“Why?” you ask?
I’ll try to keep this short, sweet, and hard to beat! 🙂
Shortly after Brady’s birth, we tried to see if he would nurse. While he was definitely interested, he wasn’t having much success. The nurse seemed to think he was a little “tongue-tied” because she could hear a clicking sound when he would try to suck. I didn’t think too much of it at the time (especially since it took Savannah time to get the hang of it) and we continued trying to nurse that night.
The morning after Brady’s birth, the pediatrician came by and filled us in on our little man. While the ped said he was super healthy, he broke the news to us that our little guy had a cleft palate.
“Cleft palate?” I thought.
I had heard of cleft palates before, but always thought they were associated with a cleft lip. Since there was no signs of a cleft lip, I was shocked when the ped mentioned a cleft palate. I assumed that they went hand in hand.
Clearly, I was wrong.
The pediatrician showed us Brady’s cleft palate, although it took some time for me to see what he was talking about. I guess I don’t look at my own mouth enough to even know what I was looking at. Brady’s cleft is towards the very back of his mouth, so it’s not as bad as some.
|This is a picture from the internet. This cleft runs the entire length of the mouth, which Brady’s cleft does not.|
He proceeded to tell us that Brady would eventually need surgery to repair the cleft, and that while it was in no way life threatening, it would pose some challenges, mostly immediately with feeding.
Talk about taking the wind out of my sails……
Later in the day, we met with the Craniofacial surgery team at VCU and they were amazing. They took a look at Brady’s palate and then sat us down to discuss what the next year or so would look like for us.
First and foremost, we discussed feeding. Since Brady’s mouth essentially has a hole in the back of it, he is not able to nurse. While he can suck, he cannot get a strong enough suction to be able to nurse efficiently and without having to work way too hard for the milk (they compared it to him trying to drink through a straw with a hole in it). Our primary goal at this point is for Brady to gain weight and nursing would just cause him a lot of frustration and he would probably end up loosing weight (or not gaining it fast enough).

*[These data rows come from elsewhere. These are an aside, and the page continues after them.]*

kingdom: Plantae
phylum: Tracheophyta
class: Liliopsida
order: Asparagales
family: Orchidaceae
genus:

This here pump is both a lifesaver, but also the bain of my existence.
I was so hoping to be able to nurse Brady, as I did with Savannah, so having to use it 100% of the time is a huge disappointment. And as if breastfeeding doesn’t make you feel enough like a cow, hearing the sounds of the breast pump doesn’t do much to help!
But, while pumping is not what I was hoping for, it does allow me to feed Brady breast milk and helps on the budget! I have to be honest though and say that pumping and bottle feeding, with a busy toddler at home, has been super hard and I have no idea how long I will last doing it. Fortunately, there are great formulas out there too! I’m setting 3 month goals in my mind and will evaluate as we proceed along.
Back to our first consult with the Craniofacial team….
The team tried a couple of bottles and they found one they thought would work for him. So far, Brady is doing well with it. It’s basically just a special nipple that screws onto the top of a Medela bottle (it’s called the Medela Special Needs Feeder). This works well since I am using the Medela bottles to pump my milk.
I don’t know all the engineering behind how this bottle works, but basically it just helps Brady to get the milk without having to work quite as hard. As Brady sucks, more milk will trickle into the top portion, keeping the flow going. If anyone wants to know more details….you can email!
Aside from feeding, the surgery team did tell us that we need to be on the lookout for ear infections, as Brady’s nasal cavity is essentially “open” since there is the hole in his mouth. Also, when he spits up, the milk sometimes comes out of his nose as well as his mouth. Poor little thing! 🙁
While this was not news we were expecting and I was originally very frustrated, we are so thankful that this is something repairable! We won’t need to meet with the surgery team until Brady is about 6 months old (assuming he is gaining weight properly as determined by weekly weight checks), when we will probably then discuss the timing of his surgery. We have been told they usually shoot for 8-12 months of age, so they can repair the cleft before the big speech explosion. The hope is that the repair will be successful before it can negatively affect Brady’s speech development.
And since we’ve talked a lot about our little man and his cleft, why not leave you with a picture of our handsome fella!?? Happy Friday!
**Disclaimer: I am in no way endorsing Medela breast pumps or bottles, but only showing you what we are using.